The Personal Data Protection Bill, 2018 (referred to as the Draft Bill) marks a definitive step in establishing a data privacy regime in India. However, three major aspects are missing from the Bill.
The Personal Data Protection Bill, 2018 (referred to as the Draft Bill) marks a definitive step in establishing a data privacy regime in India, intending to define boundaries for processing of personal data of individuals or data principals (owners), however, three major aspects are missing from the bill.
Considering that it is in its initial stages, the Draft Bill does cover some of the key tenets which form the basis of any data privacy framework. These include:
- use of personal data should not be unchecked (i.e, it should be regulated)
- personal data should be processed only for the purpose for which it was collected
- data should be processed on the basis of consent from the data principals (data owners)

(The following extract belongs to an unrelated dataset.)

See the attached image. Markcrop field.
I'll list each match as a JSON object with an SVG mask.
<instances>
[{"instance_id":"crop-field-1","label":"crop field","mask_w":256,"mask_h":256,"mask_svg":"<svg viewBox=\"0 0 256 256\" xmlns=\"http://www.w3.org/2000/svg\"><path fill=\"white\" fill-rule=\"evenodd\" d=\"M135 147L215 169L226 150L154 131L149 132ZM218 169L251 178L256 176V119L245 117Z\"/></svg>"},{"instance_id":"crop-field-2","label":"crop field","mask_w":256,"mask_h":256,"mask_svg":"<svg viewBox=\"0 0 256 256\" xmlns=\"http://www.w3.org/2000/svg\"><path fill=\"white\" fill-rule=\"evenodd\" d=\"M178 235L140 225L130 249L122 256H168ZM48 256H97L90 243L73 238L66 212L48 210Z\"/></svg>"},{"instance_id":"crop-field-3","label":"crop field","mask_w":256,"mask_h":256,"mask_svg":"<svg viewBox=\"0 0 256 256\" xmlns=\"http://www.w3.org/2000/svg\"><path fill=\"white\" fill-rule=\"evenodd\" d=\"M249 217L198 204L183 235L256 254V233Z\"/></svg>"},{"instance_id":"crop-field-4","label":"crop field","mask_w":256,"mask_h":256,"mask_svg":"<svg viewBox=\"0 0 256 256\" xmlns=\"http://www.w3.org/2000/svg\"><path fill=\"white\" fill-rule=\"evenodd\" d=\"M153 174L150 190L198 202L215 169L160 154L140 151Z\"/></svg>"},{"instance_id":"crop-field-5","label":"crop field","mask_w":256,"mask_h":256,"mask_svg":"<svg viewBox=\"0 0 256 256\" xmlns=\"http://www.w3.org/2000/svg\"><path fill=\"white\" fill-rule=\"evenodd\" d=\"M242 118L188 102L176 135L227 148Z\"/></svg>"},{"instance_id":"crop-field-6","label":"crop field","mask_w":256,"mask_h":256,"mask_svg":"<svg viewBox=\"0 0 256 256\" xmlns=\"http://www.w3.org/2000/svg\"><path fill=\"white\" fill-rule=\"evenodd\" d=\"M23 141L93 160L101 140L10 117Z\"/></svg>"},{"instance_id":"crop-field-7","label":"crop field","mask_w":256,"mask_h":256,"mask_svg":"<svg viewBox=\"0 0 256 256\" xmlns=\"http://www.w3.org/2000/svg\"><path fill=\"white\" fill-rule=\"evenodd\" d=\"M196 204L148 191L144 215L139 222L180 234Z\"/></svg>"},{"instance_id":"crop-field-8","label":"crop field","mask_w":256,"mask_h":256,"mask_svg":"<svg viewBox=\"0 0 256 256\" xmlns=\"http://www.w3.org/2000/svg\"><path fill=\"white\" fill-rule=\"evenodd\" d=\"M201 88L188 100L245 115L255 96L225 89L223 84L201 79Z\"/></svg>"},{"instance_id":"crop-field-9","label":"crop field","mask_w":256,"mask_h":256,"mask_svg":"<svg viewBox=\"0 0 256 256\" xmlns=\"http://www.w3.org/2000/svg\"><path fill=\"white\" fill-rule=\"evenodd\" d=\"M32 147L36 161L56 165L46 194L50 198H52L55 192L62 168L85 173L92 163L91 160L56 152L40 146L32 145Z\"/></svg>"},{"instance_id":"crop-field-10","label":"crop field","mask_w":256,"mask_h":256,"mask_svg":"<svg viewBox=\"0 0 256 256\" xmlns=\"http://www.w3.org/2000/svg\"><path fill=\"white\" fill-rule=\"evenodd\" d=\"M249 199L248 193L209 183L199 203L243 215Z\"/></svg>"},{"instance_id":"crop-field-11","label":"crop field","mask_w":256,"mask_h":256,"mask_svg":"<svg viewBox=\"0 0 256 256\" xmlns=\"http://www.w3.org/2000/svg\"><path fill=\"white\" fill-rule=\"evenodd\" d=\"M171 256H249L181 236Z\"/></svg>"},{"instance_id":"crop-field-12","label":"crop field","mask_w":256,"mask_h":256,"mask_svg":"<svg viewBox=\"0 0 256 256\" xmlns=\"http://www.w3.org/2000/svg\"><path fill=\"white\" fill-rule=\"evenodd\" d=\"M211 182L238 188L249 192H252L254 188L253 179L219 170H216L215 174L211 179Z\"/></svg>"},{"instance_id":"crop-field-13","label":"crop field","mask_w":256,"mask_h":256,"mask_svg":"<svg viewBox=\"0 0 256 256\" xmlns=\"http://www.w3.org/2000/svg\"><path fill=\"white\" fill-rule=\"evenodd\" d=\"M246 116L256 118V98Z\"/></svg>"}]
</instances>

Aspects not covered by the Draft Bill:
The Draft Bill completely steers clear from mentioning or acknowledging as to who owns such data. The recent recommendations on data privacy issued by the Telecom Regulatory Authority of India (TRAI) and published on July 16, 2018, specifically proposed that the ownership of the data should lie with the individuals with whom the data relates to. Even though the recommendations were not accepted, the Department of Telecommunications (DoT) did refer the same to the committee headed by Justice BN Srikrishna. It was perhaps expected that such a stipulation would be present in the Draft Bill.
Perhaps one of the most critiqued miss from the Draft Bill, non-attribution of the ownership raises questions in relation to the effectivity of the Draft Bill. As a result of its absence, it is not clear to what extent the obligations prescribed by the Draft Bill may be effectively implemented in order to ensure data privacy to a data principal who demands so.
A liberal reading of this provision does convey that data fiduciaries have more expansive control over personal data available with them to use for purposes neither of which were initially intended nor for which any consent is required from the related data principal. Such an enhanced control, along with Section 27 may unwantedly give an impression that at least the individual is neither in absolute control of the personal data.
Right to be forgotten
At a glance, one may conclude from the title of section 27 that the Draft Bill, similar to the GDPR, provide data principals (owners) with the right to have their personal data deleted. Although the Draft Bill does empower data principals (owners) the right to restrict the continuing disclosure of personal data based on the request by the related individual, it does not provide an unfettered right to the individual to have such data deleted in its entirety from the repositories of the data fiduciary, if they so desire so.
The Draft Bill mandates under the Data Storage Limitation provided in Section 10 that data fiduciaries firstly, are to retain data only as long as it may be reasonably necessary. Secondly, when retention of such data is no longer necessary, then data fiduciaries are required to delete such personal data. Considering these provisions, it is aptly clear that the intention of the Committee had been to only allow retention of personal data to the extent it is reasonably necessary, and that such data should be deleted if it is no longer so.
Despite such obligations being mandatory in nature for data fiduciaries, similar privileges (i.e., right to seek deletion of data when no longer required) have not been imparted upon data owners. This aspect, along with the non-acknowledgement of ownership of personal data may have inadvertently widened a gap between data owners and their personal data, and perhaps have given a far more greater control to data fiduciaries.
Furthermore, the right to impose restrictions on processing of personal data is to be determined by an Adjudicating Office (AO). The AO, perhaps, is intended to strike a balance between the underlying conditions based on which such restrictions may be sought and fundamental rights of other citizens. The report has offered some justification by citing examples involving individuals, who willingly share their locations for availing location-based services.
The report exemplifies that in such cases personal data such as the location of other accompanying individuals, who may have not have provided their consent, inadvertently does end up getting recorded. This hypothesis cites the importance of such Community Data and also acknowledges the need for protecting such data. However, such a hypothesis may have perhaps ignored the notice requirements prescribed by the Draft Bill. With these requirements, and with the right to have the personal data deleted, could have effectively secured such other individuals’ personal data.
Impact on Technology Development
Data fiduciaries have been defined as entities, which may also determine the means through which such personal data may be processed. However, such means are not anywhere referenced throughout the Draft Bill. Of all the data that is available, a large proportion is digital and has been collected through personal digital devices. These services define the digital environment which has become a part of our daily lives.
The Draft Bill does not test the framework it proposes against the rapid changes in this digital environment. Rapid advances in the field of information technology and Internet-of-Things (IoT) will result in huge volumes of personal data being collected and processed for providing a wide variety of services. The provisions of the Draft Bill are quite broad, but at the same time may not be sufficient to address issues with more recent technologies.
The Draft Bill is most certainly in the right direction and does provide a decent foundation over which the data privacy legal framework for India may be built upon. The Committee is likely to review the comments and suggested changes which will only supplement the effectivity of the proposed draft. Such revisions would most likely address many of the issues which are being presently discussed.
Prashant Phillips is a Partner at Lakshmikumaran & Sridharan Attorneys. Views expressed are the author’s own.